• Text provided
The Florida Lacrosse Classic will be adopting the following POCO levels of body checking:

Super Masters (40+), Grand Masters (45+), Half Century (50+) & Ultra Grand Masters (55+) Divisions
Level B: Restricted body checking
   1. No body checks on a defenseless player.
   2. No Excessive Body Checks (“Takeout Checks”) are permitted.
Excessive Body Checks / “Takeout Checks” include, but are not limited to, contact such as the following:
• Any body checks considered more aggressive or more physical than necessary to stop the advancement of the player carrying the ball or to keep or move a player away from a loose ball.

This includes but is not limited to:
   (i) any check in which a player makes contact with sufficient force and perceived intent to knock down the opposing player;
   (ii) any check in which a player makes contact with sufficient force and perceived intent to injure the opposing player; and
   (iii) any check made in a reckless or intimidating manner.


Past Masters (60+), Past Legends (65+) & Elite (70+) Divisions

Level C: No Body Checking allowed; all legal pushes and holds are allowed.

• Stored records

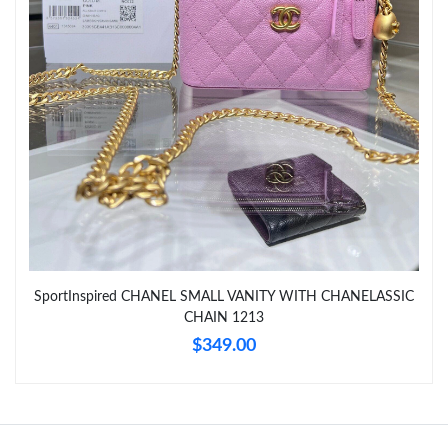
Just Sold: Jack from Orlando on Jul 27, 2026 at 9:48 PM.
Just Sold: Jade from Denver on May 30, 2026 at 3:20 PM.
Just Sold: Wendy from Detroit on Jun 11, 2026 at 4:51 PM.
Just Sold: Zane from Atlanta on Jun 03, 2026 at 8:48 PM.
Just Sold: Lily from Toronto on May 11, 2026 at 7:05 PM.
SportInspired CHANEL SMALL VANITY WITH CHANELASSIC
Just Sold: Vince from Minneapolis on May 17, 2026 at 1:57 PM.
CHAIN 1213
$349.00
Just Sold: Liam from Chicago on Jul 10, 2026 at 4:11 PM.
Just Sold: Nate from Minneapolis on Jun 05, 2026 at 11:17 PM.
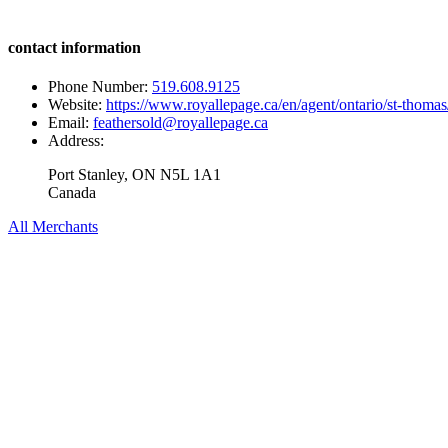
contact information
Phone Number:
519.608.9125
Website:
https://www.royallepage.ca/en/agent/ontario/st-thomas
Email:
feathersold@royallepage.ca
Address:
Port Stanley, ON N5L 1A1
Canada
All Merchants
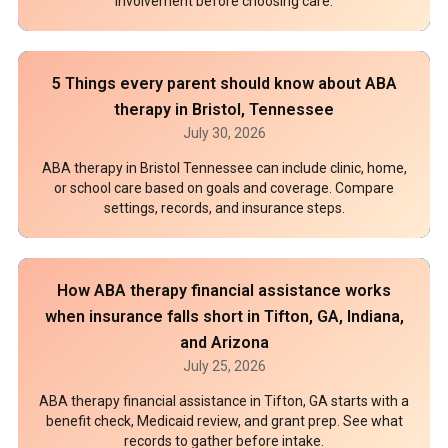
involvement before choosing care.
5 Things every parent should know about ABA
therapy in Bristol, Tennessee
July 30, 2026
ABA therapy in Bristol Tennessee can include clinic, home,
or school care based on goals and coverage. Compare
settings, records, and insurance steps.
How ABA therapy financial assistance works
when insurance falls short in Tifton, GA, Indiana,
and Arizona
July 25, 2026
ABA therapy financial assistance in Tifton, GA starts with a
benefit check, Medicaid review, and grant prep. See what
records to gather before intake.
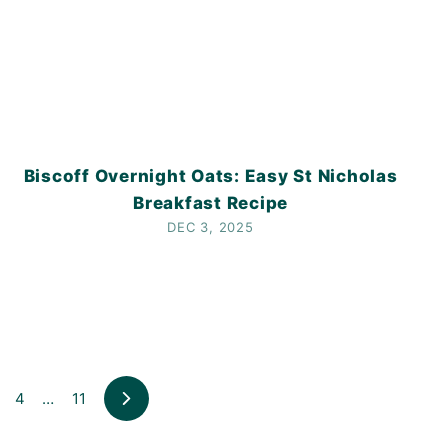
Biscoff Overnight Oats: Easy St Nicholas
Breakfast Recipe
DEC 3, 2025
4
…
11
Next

• What you will do
Please pick up the Florida Lacrosse Classic body-checking rules after their last line and continue them.

• Exercise output
Defenseless Player: There shall be no body checking at any level on a player in a defenseless position (a “defenseless player”). This includes but is not limited to:

(i) body checking a player from his “blind side”;

(ii) body checking a player who has his head down in an attempt to play a loose ball;

(iii) body checking a player whose head is turned away to receive a pass, even if that player turns toward the contact immediately before the body check.


NOTE: Sports medicine research indicates that the severity of certain injuries may be reduced if a player can anticipate and prepare himself for an oncoming hit. Game officials should be especially alert to blind side checks.

Targeting the Head/Neck: US Lacrosse draws special attention to NCAA Rule 5 Section 3 that prohibits targeting the head or neck, quoted below:

“A player shall not initiate contact to an opponent’s head or neck with a cross-check, or any part of his body (head, elbow, shoulder, etc.) or stick. Any follow through that contacts the head or neck shall also be considered a violation of this rule. PENALTY— One, two, or three minute non-releasable foul, at the referee’s discretion. Excessive violation of this rule may result in an ejection from the game.”



Here are a few key “House Rules” clarifications:

1. Each team may only have four (4) long crosses in the game, not counting the goalie’s cross.

2. Leaving the feet on a shot is allowed. Shooter cannot propel themselves toward the mouth of the goal. Ball has to cross the plane of the goal prior to shooter landing in the crease.

3. Games are 15-minute running quarters.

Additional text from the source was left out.